Leda and Mark relocate from New York City to a gentrifying East Austin when Leda receives her Hogwarts letter. In this instance, “Hogwarts” refers to the Michener Center for Writers (MCW), the prestigious graduate program in creative writing at the University of Texas at Austin.

Physical and emotional dislocation, combined with the fierce and paranoid competition among her fellow writers, bring out the worst in Leda, an academic overachiever (“Lisa Simpson–ing”) and insecure twenty-something who drinks too much and believes in portents. Leda falls in with fellow students and best friends Harry and Jason (“imaginary Norman Mailers and George Plimptons toasting their defiant political incorrectness”), forming a dysfunctional threesome. As Leda and Harry compete for influence over Jason, we come to understand Leda is a predator who preys mostly upon herself.

The Lights: A Novel is the second novel from Brian McGreevy. Himself a Michener fellow, McGreevy is also cocreator of The Son, a recent television adaptation of Philipp Meyer’s novel of the same title for AMC, starring Pierce Brosnan. The Lights is highly entertaining literary fiction, excelling at sleight of hand with arch humor and misdirection.

The Lights is structurally inventive and creatively designed, written in the form of a letter (“It is at this point that this epistle must make an unforgivable turn for the Dickensian”), the kind you write for “the benevolent cult” of Alcoholic Anonymous to make amends to those you’ve wronged, complete with italics, ALL CAPS, and a stray footnote. The kitschy cover has a kind of Valley of the Dolls–meets-1930s private-eye-pulp-fiction vibe going on.

Austin, where the cicadas create a “wall of sound,” and “a high degree of intelligence and planlessness were virtually prerequisites for residence,” is a character unto itself in McGreevy’s novel. He pays homage to the city and writing center he loves, while simultaneously poking good-humored fun at cultural pretensions; “Well, Terry” is a running joke throughout.

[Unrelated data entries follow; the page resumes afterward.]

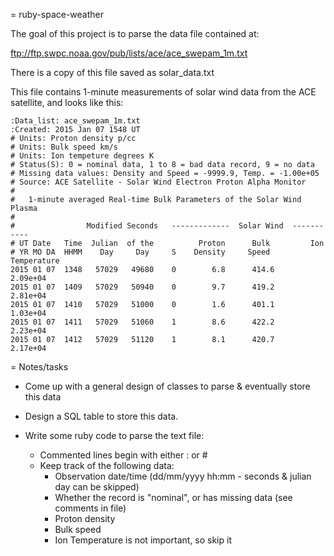 = ruby-space-weather

The goal of this project is to parse the data file contained at:

  ftp://ftp.swpc.noaa.gov/pub/lists/ace/ace_swepam_1m.txt

There is a copy of this file saved as solar_data.txt

This file contains 1-minute measurements of solar wind data from the ACE satellite, and looks like this:

    :Data_list: ace_swepam_1m.txt
    :Created: 2015 Jan 07 1548 UT
    # Units: Proton density p/cc
    # Units: Bulk speed km/s
    # Units: Ion tempeture degrees K
    # Status(S): 0 = nominal data, 1 to 8 = bad data record, 9 = no data
    # Missing data values: Density and Speed = -9999.9, Temp. = -1.00e+05
    # Source: ACE Satellite - Solar Wind Electron Proton Alpha Monitor
    #
    #   1-minute averaged Real-time Bulk Parameters of the Solar Wind Plasma
    # 
    #                Modified Seconds   -------------  Solar Wind  -----------
    # UT Date   Time  Julian  of the          Proton      Bulk         Ion
    # YR MO DA  HHMM    Day     Day     S    Density     Speed     Temperature
    2015 01 07  1348   57029   49680    0        6.8      414.6     2.09e+04
    2015 01 07  1409   57029   50940    0        9.7      419.2     2.81e+04
    2015 01 07  1410   57029   51000    0        1.6      401.1     1.03e+04
    2015 01 07  1411   57029   51060    1        8.6      422.2     2.23e+04
    2015 01 07  1412   57029   51120    1        8.1      420.7     2.17e+04


= Notes/tasks

  * Come up with a general design of classes to parse & eventually store this data
  * Design a SQL table to store this data.

  * Write some ruby code to parse the text file:
    * Commented lines begin with either : or #
    * Keep track of the following data:
      * Observation date/time (dd/mm/yyyy hh:mm - seconds & julian day can be skipped)
      * Whether the record is "nominal", or has missing data (see comments in file)
      * Proton density
      * Bulk speed
      * Ion Temperature is not important, so skip it

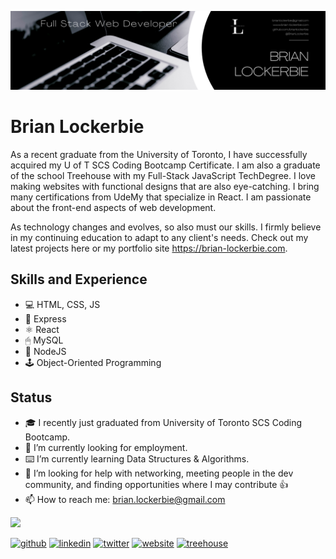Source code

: ![Junior Full Stack JavaScript Developer](https://github.com/brianlockerbie/brianlockerbie/blob/main/banner-123.png)

# Brian Lockerbie
As a recent graduate from the University of Toronto, I have successfully acquired my U of T SCS Coding Bootcamp Certificate. I am also a graduate of the school Treehouse with my Full-Stack JavaScript TechDegree. I love making websites with functional designs that are also eye-catching. I bring many certifications from UdeMy that specialize in React. I am passionate about the front-end aspects of web development.

As technology changes and evolves, so also must our skills. I firmly believe in my continuing education to adapt to any client's needs. Check out my latest projects here or my portfolio site https://brian-lockerbie.com.

## Skills and Experience
* 💻 HTML, CSS, JS
* 🚀 Express
* ⚛ React
* 🖱 MySQL
* 💾 NodeJS
* 🕹 Object-Oriented Programming


## Status
- 🎓 I recently just graduated from  University of Toronto SCS Coding Bootcamp.
- 🔭 I’m currently looking for employment.
- ⌨️ I’m currently learning Data Structures & Algorithms.
- 🤔 I’m looking for help with networking, meeting people in the dev community, and finding opportunities where I may contribute 👍 
- 📫 How to reach me: brian.lockerbie@gmail.com 


<img src='https://github-readme-stats.vercel.app/api?username=brianlockerbie&&show_icons=true&title_color=ffffff&icon_color=bb2acf&text_color=ffffff&bg_color=000000'>


[<img src='https://cdn.jsdelivr.net/npm/simple-icons@3.0.1/icons/github.svg' alt='github' height='40'>](https://github.com/brianlockerbie)  [<img src='https://cdn.jsdelivr.net/npm/simple-icons@3.0.1/icons/linkedin.svg' alt='linkedin' height='40'>](https://www.linkedin.com/in/brian-lockerbie/)  [<img src='https://cdn.jsdelivr.net/npm/simple-icons@3.0.1/icons/twitter.svg' alt='twitter' height='40'>](https://twitter.com/BrianLockerbie)  [<img src='https://cdn.jsdelivr.net/npm/simple-icons@3.0.1/icons/icloud.svg' alt='website' height='40'>](https://brianlockerbie.com)  [<img src='https://cdn.jsdelivr.net/npm/simple-icons@3.0.1/icons/treehouse.svg' alt='treehouse' height='40'>](https://teamtreehouse.com/brianlockerbie)  

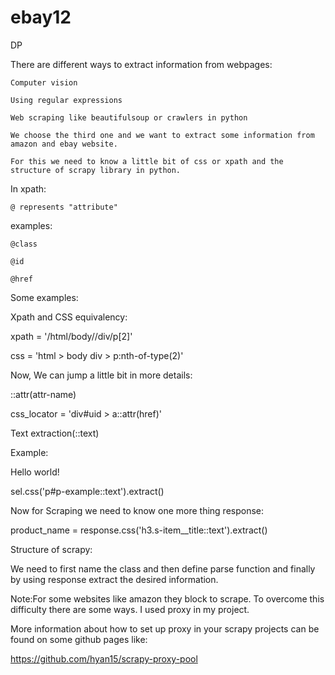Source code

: # ebay12
DP

There are different ways to extract information from webpages:

    Computer vision

    Using regular expressions

    Web scraping like beautifulsoup or crawlers in python

    We choose the third one and we want to extract some information from amazon and ebay website.

    For this we need to know a little bit of css or xpath and the structure of scrapy library in python.

  In xpath:

    @ represents "attribute"

 examples:

    @class

    @id

    @href

Some examples:

Xpath and CSS equivalency:

xpath = '/html/body//div/p[2]'

css = 'html > body div > p:nth-of-type(2)'

Now, We can jump a little bit in more details:

::attr(attr-name)

css_locator = 'div#uid > a::attr(href)'

Text extraction(::text)

Example:

Hello world!

sel.css('p#p-example::text').extract()

Now for Scraping we need to know one more thing response:

product_name = response.css('h3.s-item__title::text').extract()

Structure of scrapy:

We need to first name the class and then define parse function and finally by using response extract the desired information.

Note:For some websites like amazon they block to scrape. To overcome this difficulty there are some ways. I used proxy in my project.

More information about how to set up proxy in your scrapy projects can be found on some github pages like:

https://github.com/hyan15/scrapy-proxy-pool
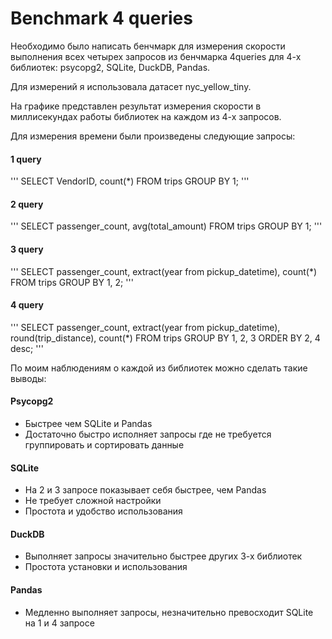 # Benchmark 4 queries 

Необходимо было написать бенчмарк для измерения скорости выполнения всех четырех запросов из бенчмарка 4queries для 4-х библиотек: psycopg2, SQLite, DuckDB, Pandas. 

Для измерений я использовала датасет nyc_yellow_tiny.

На графике представлен результат измерения скорости в миллисекундах работы библиотек на каждом из 4-х запросов.

Для измерения времени были произведены следующие запросы:

#### 1 query

'''
SELECT VendorID, count(*) 
FROM trips 
GROUP BY 1;
'''

#### 2 query

'''
SELECT passenger_count, avg(total_amount) 
FROM trips 
GROUP BY 1;
'''

#### 3 query

'''
SELECT passenger_count, extract(year from pickup_datetime), count(*) 
FROM trips 
GROUP BY 1, 2;
'''

#### 4 query

'''
SELECT passenger_count, extract(year from pickup_datetime), round(trip_distance), count(*) 
FROM trips 
GROUP BY 1, 2, 3 
ORDER BY 2, 4 desc;
'''

По моим наблюдениям о каждой из библиотек можно сделать такие выводы:

#### Psycopg2

* Быстрее чем SQLite и Pandas
* Достаточно быстро исполняет запросы где не требуется группировать и сортировать данные

#### SQLite

* На 2 и 3 запросе показывает себя быстрее, чем Pandas
* Не требует сложной настройки
* Простота и удобство использования

#### DuckDB

* Выполняет запросы значительно быстрее других 3-х библиотек
* Простота установки и использования

#### Pandas

* Медленно выполняет запросы, незначительно превосходит SQLite на 1 и 4 запросе


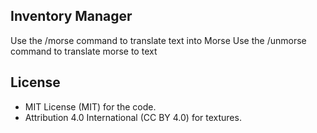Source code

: ## Inventory Manager

Use the /morse <text> command to translate text into Morse
Use the /unmorse <morse sequence> command to translate morse to text

## License

* MIT License (MIT) for the code.
* Attribution 4.0 International (CC BY 4.0) for textures.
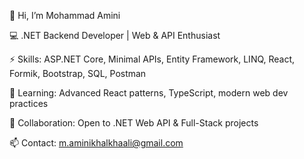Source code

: 👋 Hi, I’m Mohammad Amini

💻 .NET Backend Developer | Web & API Enthusiast 

⚡ Skills: ASP.NET Core, Minimal APIs, Entity Framework, LINQ, React, Formik, Bootstrap, SQL, Postman

🌱 Learning: Advanced React patterns, TypeScript, modern web dev practices

💞️ Collaboration: Open to .NET Web API & Full-Stack projects

📫 Contact: m.aminikhalkhaali@gmail.com

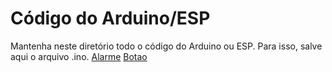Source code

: # Código do Arduino/ESP

Mantenha neste diretório todo o código do Arduino ou ESP. Para isso, salve aqui o arquivo .ino.
[Alarme](./alarme_conexao.ino)
[Botao](./teste_conexao.ino)
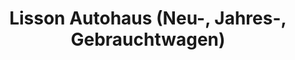 ---
title: "Lisson Autohaus (Neu-, Jahres-, Gebrauchtwagen)"
url: /woelfersheim/lisson-autohaus-neu-jahres-gebrauchtwagen/
shop: Autowerkstatt
---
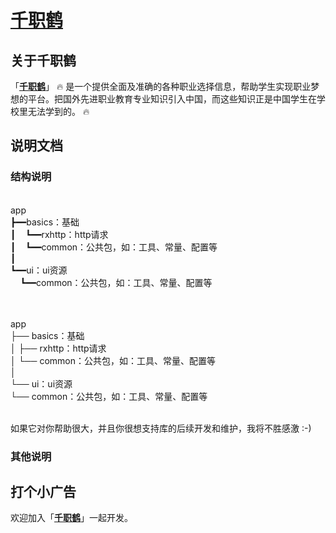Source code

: <!--
[![logo][logo]](https://github.com/Blankj/AndroidUtilCode)

[![frame][frame]](https://github.com/Blankj/AucFrameTemplate)

[![auc][aucSvg]][auc] [![result][apiSvg]][result] [![build][buildSvg]][build] [![License][licenseSvg]][license]
-->

# [千职鹤](https://www.careershe.com/)

## 关于千职鹤
「**[千职鹤](https://www.careershe.com/)**」 :fire:  是一个提供全面及准确的各种职业选择信息，帮助学生实现职业梦想的平台。把国外先进职业教育专业知识引入中国，而这些知识正是中国学生在学校里无法学到的。 :fire:

## 说明文档
### 结构说明
<br>app
<br>┣━━basics：基础
<br>┃&nbsp;&nbsp;&nbsp;&nbsp;┗━━rxhttp：http请求
<br>┃&nbsp;&nbsp;&nbsp;&nbsp;┗━━common：公共包，如：工具、常量、配置等
<br>┃
<br>┗━━ui：ui资源
<br>&nbsp;&nbsp;&nbsp;&nbsp;┗━━common：公共包，如：工具、常量、配置等

<br>
<br>app
<br>├── basics：基础
<br>│   ├── rxhttp：http请求
<br>│   └── common：公共包，如：工具、常量、配置等
<br>│
<br>└── ui：ui资源
<br>    └── common：公共包，如：工具、常量、配置等



<br>如果它对你帮助很大，并且你很想支持库的后续开发和维护，我将不胜感激 :-)
### 其他说明
[comment]: <> (* [README of English][utilcode])
[//]: <> (![donate][donate])

[//]: # (## Contact)
[//]: # ([![Blog][blogSvg]][blog] [![jianshu][jianshuSvg]][jianshu] [![weibo][weiboSvg]][weibo] [![QQGroup][qqgroupSvg]][qqgroup])

## 打个小广告
欢迎加入「**[千职鹤](https://www.careershe.com/)**」一起开发。

[logo]: https://www.careershe.com/images/logo.png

McGreevy’s other characters are hard to like, except for poor Mark, who doesn’t have enough personality to qualify as a character. Just as impatience with Leda’s superficial first-person narrative sets in, and you begin to wonder why anyone desires this woman’s company, much less loves her, McGreevy dives into her backstory, creating a complex, sympathetic psychological portrait of a damaged daughter who learned by example: a mother’s betrayal and a childhood gone badly wrong have created a “manipulator addict by-product of a manipulator addict.” You’d drink, too.

The jealousy and paranoid competition between the grad students are redolent of junior high, the dialogue reminiscent of Gilmore Girls, if they were mean.
“Part of me is still trying to win a philosophical argument,” says Jason the screenwriter, lamenting Hollywood’s lowest common denominator. “Fuck philosophy, what am I, a playwright?”
This combination dangerously approaches caricature early in the novel, but then the almost-farce turns itself inside-out, clichés become people who earn a reluctant affection, and The Lights approaches Merritt Tierce’s Love Me Back, and becomes something approaching profound.